Возлѣ нея копались куры, дремалъ котъ… Кабіуна, чтобы не оставлять жену съ ползавшей уже дѣвочкой, взялъ служанку. Анна-Роза, несмотря на слѣпоту, постоянно занималась то тѣмъ, то другимъ, все помнила и за всѣмъ слѣдила.

Малютка наполняла весь домъ своимъ веселымъ лепетомъ, прогоняя грусть и смягчая страданія слѣпой. Она цѣплялась за ея колѣни, гладила ее нѣжными ручками по лицу и прижималась свѣжимъ ротикомъ къ ея щекамъ. Слѣпая улыбалась, брала ее на руки, крѣпко прижимала къ груди и осыпала поцѣлуями.

По вечерамъ, когда Кабіуна возвращался съ плантаціи, она едва успѣвала разсказать ему о всѣхъ проказахъ дочери. Кабіуна радостно улыбался, и если дѣвочка уже спала, шелъ къ ея кроваткѣ, откидывалъ пологъ и подолгу любовался ею. Потомъ строго приказывалъ Кандидѣ, служанкѣ:

— Не спускай ее съ глазъ и смотри, чтобы она не подходила къ мельницѣ, когда на ней работаетъ Анна-Роза. Она ничего не видитъ и можетъ ушибить ребенка.

Слѣпая сама прибавляла:

— Да, да, правда, я вѣдь ничего не вижу!

Незамѣтно шло время. Кандида ушла изъ одинокой горной усадьбы, склонившись на ухаживанья проѣзжаго извозчика, и Кабіуна взялъ вмѣсто нея двухъ негровъ, мужа и жену, поселившихся въ хижинѣ, выстроенной для нихъ на берегу рѣки. Негритянка работала въ домѣ, а мужъ ея помогалъ Кабіунѣ въ полѣ.

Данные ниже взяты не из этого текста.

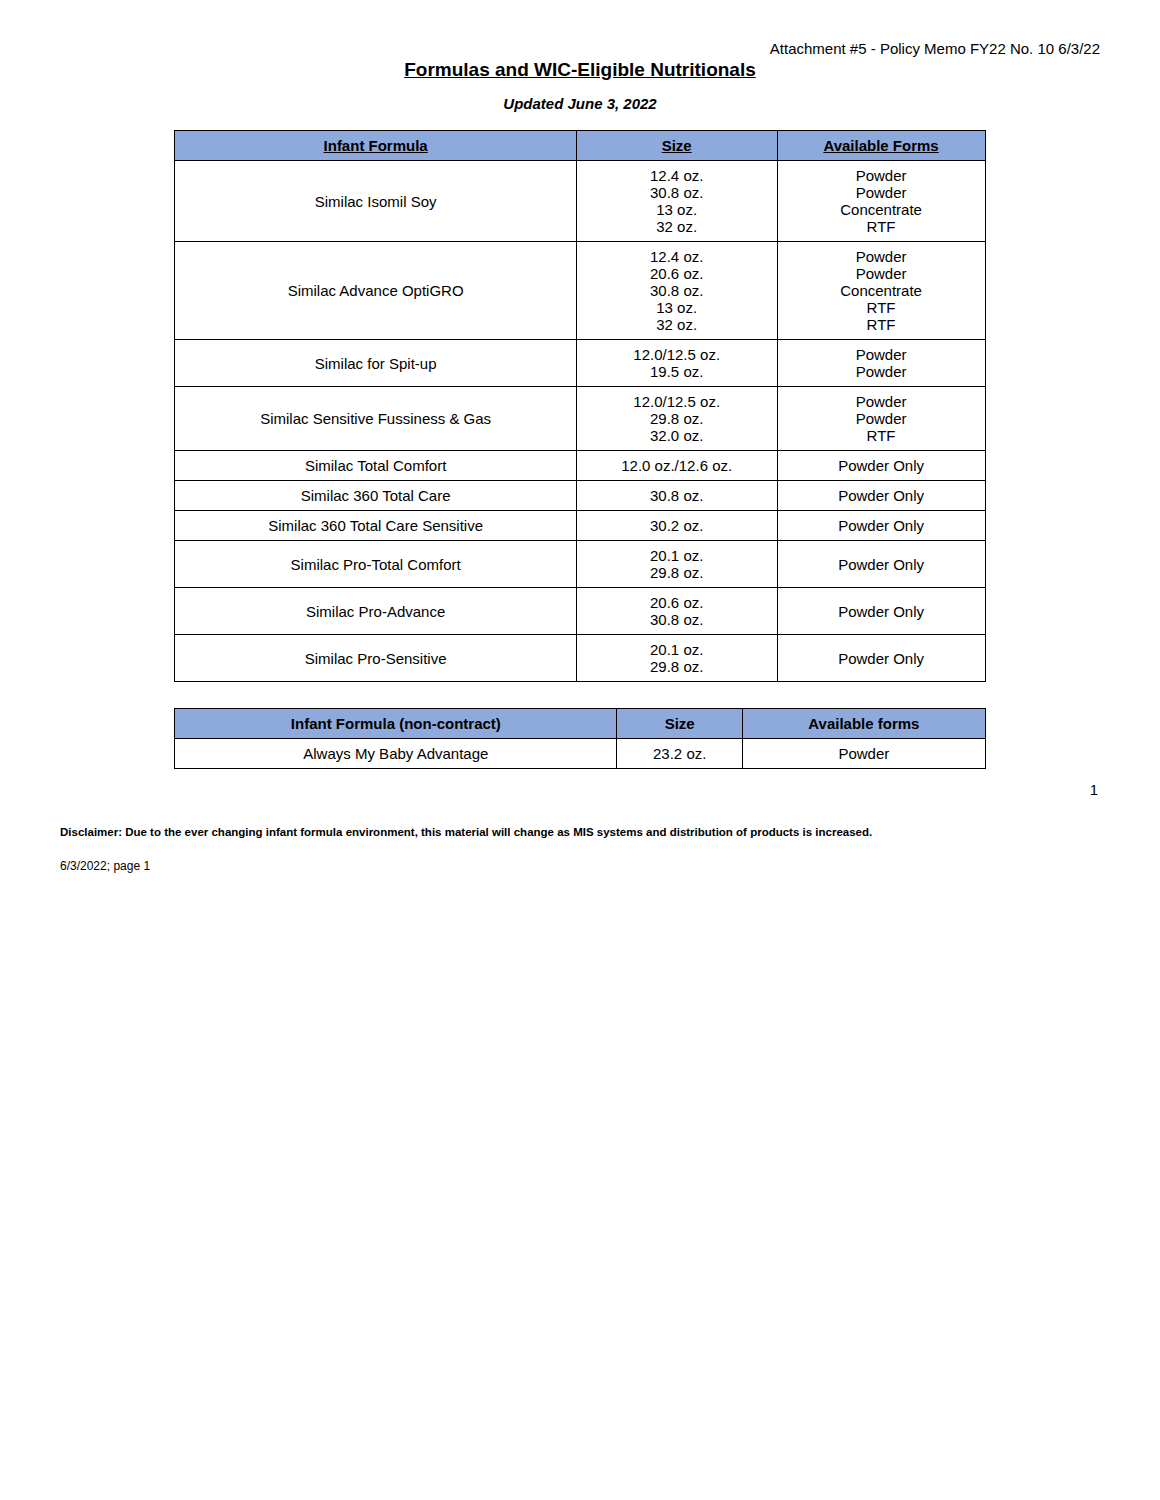Attachment #5 - Policy Memo FY22 No. 10 6/3/22
Formulas and WIC-Eligible Nutritionals
Updated June 3, 2022
| Infant Formula | Size | Available Forms |
| --- | --- | --- |
| Similac Isomil Soy | 12.4 oz. 30.8 oz. 13 oz. 32 oz. | Powder Powder Concentrate RTF |
| Similac Advance OptiGRO | 12.4 oz. 20.6 oz. 30.8 oz. 13 oz. 32 oz. | Powder Powder Concentrate RTF RTF |
| Similac for Spit-up | 12.0/12.5 oz. 19.5 oz. | Powder Powder |
| Similac Sensitive Fussiness & Gas | 12.0/12.5 oz. 29.8 oz. 32.0 oz. | Powder Powder RTF |
| Similac Total Comfort | 12.0 oz./12.6 oz. | Powder Only |
| Similac 360 Total Care | 30.8 oz. | Powder Only |
| Similac 360 Total Care Sensitive | 30.2 oz. | Powder Only |
| Similac Pro-Total Comfort | 20.1 oz. 29.8 oz. | Powder Only |
| Similac Pro-Advance | 20.6 oz. 30.8 oz. | Powder Only |
| Similac Pro-Sensitive | 20.1 oz. 29.8 oz. | Powder Only |
| Infant Formula (non-contract) | Size | Available forms |
| --- | --- | --- |
| Always My Baby Advantage | 23.2 oz. | Powder |
1
Disclaimer: Due to the ever changing infant formula environment, this material will change as MIS systems and distribution of products is increased.
6/3/2022; page 1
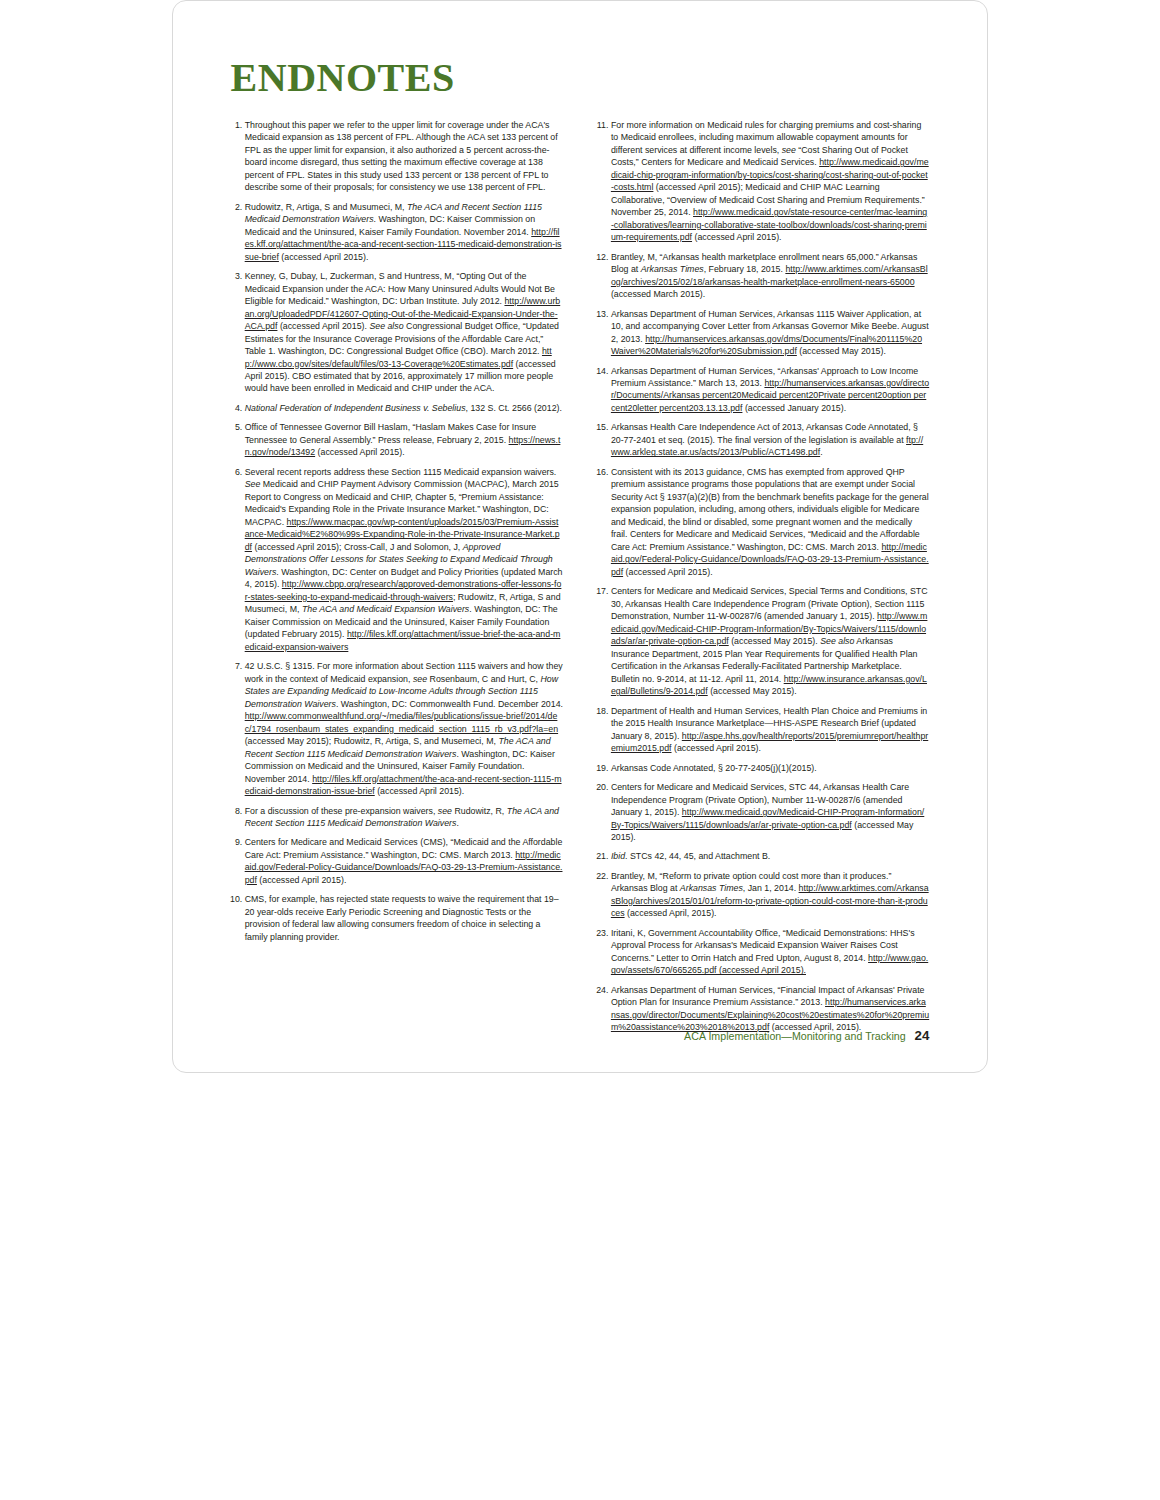ENDNOTES
Throughout this paper we refer to the upper limit for coverage under the ACA's Medicaid expansion as 138 percent of FPL. Although the ACA set 133 percent of FPL as the upper limit for expansion, it also authorized a 5 percent across-the-board income disregard, thus setting the maximum effective coverage at 138 percent of FPL. States in this study used 133 percent or 138 percent of FPL to describe some of their proposals; for consistency we use 138 percent of FPL.
Rudowitz, R, Artiga, S and Musumeci, M, The ACA and Recent Section 1115 Medicaid Demonstration Waivers. Washington, DC: Kaiser Commission on Medicaid and the Uninsured, Kaiser Family Foundation. November 2014. http://files.kff.org/attachment/the-aca-and-recent-section-1115-medicaid-demonstration-issue-brief (accessed April 2015).
Kenney, G, Dubay, L, Zuckerman, S and Huntress, M, “Opting Out of the Medicaid Expansion under the ACA: How Many Uninsured Adults Would Not Be Eligible for Medicaid.” Washington, DC: Urban Institute. July 2012. http://www.urban.org/UploadedPDF/412607-Opting-Out-of-the-Medicaid-Expansion-Under-the-ACA.pdf (accessed April 2015). See also Congressional Budget Office, “Updated Estimates for the Insurance Coverage Provisions of the Affordable Care Act,” Table 1. Washington, DC: Congressional Budget Office (CBO). March 2012. http://www.cbo.gov/sites/default/files/03-13-Coverage%20Estimates.pdf (accessed April 2015). CBO estimated that by 2016, approximately 17 million more people would have been enrolled in Medicaid and CHIP under the ACA.
National Federation of Independent Business v. Sebelius, 132 S. Ct. 2566 (2012).
Office of Tennessee Governor Bill Haslam, “Haslam Makes Case for Insure Tennessee to General Assembly.” Press release, February 2, 2015. https://news.tn.gov/node/13492 (accessed April 2015).
Several recent reports address these Section 1115 Medicaid expansion waivers. See Medicaid and CHIP Payment Advisory Commission (MACPAC), March 2015 Report to Congress on Medicaid and CHIP, Chapter 5, “Premium Assistance: Medicaid's Expanding Role in the Private Insurance Market.” Washington, DC: MACPAC. https://www.macpac.gov/wp-content/uploads/2015/03/Premium-Assistance-Medicaid%E2%80%99s-Expanding-Role-in-the-Private-Insurance-Market.pdf (accessed April 2015); Cross-Call, J and Solomon, J, Approved Demonstrations Offer Lessons for States Seeking to Expand Medicaid Through Waivers. Washington, DC: Center on Budget and Policy Priorities (updated March 4, 2015). http://www.cbpp.org/research/approved-demonstrations-offer-lessons-for-states-seeking-to-expand-medicaid-through-waivers; Rudowitz, R, Artiga, S and Musumeci, M, The ACA and Medicaid Expansion Waivers. Washington, DC: The Kaiser Commission on Medicaid and the Uninsured, Kaiser Family Foundation (updated February 2015). http://files.kff.org/attachment/issue-brief-the-aca-and-medicaid-expansion-waivers
42 U.S.C. § 1315. For more information about Section 1115 waivers and how they work in the context of Medicaid expansion, see Rosenbaum, C and Hurt, C, How States are Expanding Medicaid to Low-Income Adults through Section 1115 Demonstration Waivers. Washington, DC: Commonwealth Fund. December 2014. http://www.commonwealthfund.org/~/media/files/publications/issue-brief/2014/dec/1794_rosenbaum_states_expanding_medicaid_section_1115_rb_v3.pdf?la=en (accessed May 2015); Rudowitz, R, Artiga, S, and Musemeci, M, The ACA and Recent Section 1115 Medicaid Demonstration Waivers. Washington, DC: Kaiser Commission on Medicaid and the Uninsured, Kaiser Family Foundation. November 2014. http://files.kff.org/attachment/the-aca-and-recent-section-1115-medicaid-demonstration-issue-brief (accessed April 2015).
For a discussion of these pre-expansion waivers, see Rudowitz, R, The ACA and Recent Section 1115 Medicaid Demonstration Waivers.
Centers for Medicare and Medicaid Services (CMS), “Medicaid and the Affordable Care Act: Premium Assistance.” Washington, DC: CMS. March 2013. http://medicaid.gov/Federal-Policy-Guidance/Downloads/FAQ-03-29-13-Premium-Assistance.pdf (accessed April 2015).
CMS, for example, has rejected state requests to waive the requirement that 19–20 year-olds receive Early Periodic Screening and Diagnostic Tests or the provision of federal law allowing consumers freedom of choice in selecting a family planning provider.
For more information on Medicaid rules for charging premiums and cost-sharing to Medicaid enrollees, including maximum allowable copayment amounts for different services at different income levels, see “Cost Sharing Out of Pocket Costs,” Centers for Medicare and Medicaid Services. http://www.medicaid.gov/medicaid-chip-program-information/by-topics/cost-sharing/cost-sharing-out-of-pocket-costs.html (accessed April 2015); Medicaid and CHIP MAC Learning Collaborative, “Overview of Medicaid Cost Sharing and Premium Requirements.” November 25, 2014. http://www.medicaid.gov/state-resource-center/mac-learning-collaboratives/learning-collaborative-state-toolbox/downloads/cost-sharing-premium-requirements.pdf (accessed April 2015).
Brantley, M, “Arkansas health marketplace enrollment nears 65,000.” Arkansas Blog at Arkansas Times, February 18, 2015. http://www.arktimes.com/ArkansasBlog/archives/2015/02/18/arkansas-health-marketplace-enrollment-nears-65000 (accessed March 2015).
Arkansas Department of Human Services, Arkansas 1115 Waiver Application, at 10, and accompanying Cover Letter from Arkansas Governor Mike Beebe. August 2, 2013. http://humanservices.arkansas.gov/dms/Documents/Final%201115%20Waiver%20Materials%20for%20Submission.pdf (accessed May 2015).
Arkansas Department of Human Services, “Arkansas' Approach to Low Income Premium Assistance.” March 13, 2013. http://humanservices.arkansas.gov/director/Documents/Arkansas percent20Medicaid percent20Private percent20option percent20letter percent203.13.13.pdf (accessed January 2015).
Arkansas Health Care Independence Act of 2013, Arkansas Code Annotated, § 20-77-2401 et seq. (2015). The final version of the legislation is available at ftp://www.arkleg.state.ar.us/acts/2013/Public/ACT1498.pdf.
Consistent with its 2013 guidance, CMS has exempted from approved QHP premium assistance programs those populations that are exempt under Social Security Act § 1937(a)(2)(B) from the benchmark benefits package for the general expansion population, including, among others, individuals eligible for Medicare and Medicaid, the blind or disabled, some pregnant women and the medically frail. Centers for Medicare and Medicaid Services, “Medicaid and the Affordable Care Act: Premium Assistance.” Washington, DC: CMS. March 2013. http://medicaid.gov/Federal-Policy-Guidance/Downloads/FAQ-03-29-13-Premium-Assistance.pdf (accessed April 2015).
Centers for Medicare and Medicaid Services, Special Terms and Conditions, STC 30, Arkansas Health Care Independence Program (Private Option), Section 1115 Demonstration, Number 11-W-00287/6 (amended January 1, 2015). http://www.medicaid.gov/Medicaid-CHIP-Program-Information/By-Topics/Waivers/1115/downloads/ar/ar-private-option-ca.pdf (accessed May 2015). See also Arkansas Insurance Department, 2015 Plan Year Requirements for Qualified Health Plan Certification in the Arkansas Federally-Facilitated Partnership Marketplace. Bulletin no. 9-2014, at 11-12. April 11, 2014. http://www.insurance.arkansas.gov/Legal/Bulletins/9-2014.pdf (accessed May 2015).
Department of Health and Human Services, Health Plan Choice and Premiums in the 2015 Health Insurance Marketplace—HHS-ASPE Research Brief (updated January 8, 2015). http://aspe.hhs.gov/health/reports/2015/premiumreport/healthpremium2015.pdf (accessed April 2015).
Arkansas Code Annotated, § 20-77-2405(j)(1)(2015).
Centers for Medicare and Medicaid Services, STC 44, Arkansas Health Care Independence Program (Private Option), Number 11-W-00287/6 (amended January 1, 2015). http://www.medicaid.gov/Medicaid-CHIP-Program-Information/By-Topics/Waivers/1115/downloads/ar/ar-private-option-ca.pdf (accessed May 2015).
Ibid. STCs 42, 44, 45, and Attachment B.
Brantley, M, “Reform to private option could cost more than it produces.” Arkansas Blog at Arkansas Times, Jan 1, 2014. http://www.arktimes.com/ArkansasBlog/archives/2015/01/01/reform-to-private-option-could-cost-more-than-it-produces (accessed April, 2015).
Iritani, K, Government Accountability Office, “Medicaid Demonstrations: HHS's Approval Process for Arkansas's Medicaid Expansion Waiver Raises Cost Concerns.” Letter to Orrin Hatch and Fred Upton, August 8, 2014. http://www.gao.gov/assets/670/665265.pdf (accessed April 2015).
Arkansas Department of Human Services, “Financial Impact of Arkansas' Private Option Plan for Insurance Premium Assistance.” 2013. http://humanservices.arkansas.gov/director/Documents/Explaining%20cost%20estimates%20for%20premium%20assistance%203%2018%2013.pdf (accessed April, 2015).
ACA Implementation—Monitoring and Tracking 24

Фелисинья росла здоровой, крѣпкой дѣвочкой и развивалась такъ быстро, что въ двѣнадцать лѣтъ была уже стройной, красивой дѣвушкой, съ великолѣпными черными глазами и густыми, блестящими волосами, которые Анна-Роза каждый вечеръ любовно расчесывала на порогѣ хижины. Фелисинья была характера живого и веселаго, и охотно исполняла всякія работы. Но иногда мать тщетно подолгу звала ее, не получая отвѣта. А шалунья въ это время бѣгала одна по лѣсу, лазала на манговыя деревья, качалась на сучьяхъ или разставляла силки для горлинокъ. Анна-Роза очень огорчалась этимъ и жаловалась мужу:

— Въ лѣсу столько змѣй, а она бѣгаетъ босая.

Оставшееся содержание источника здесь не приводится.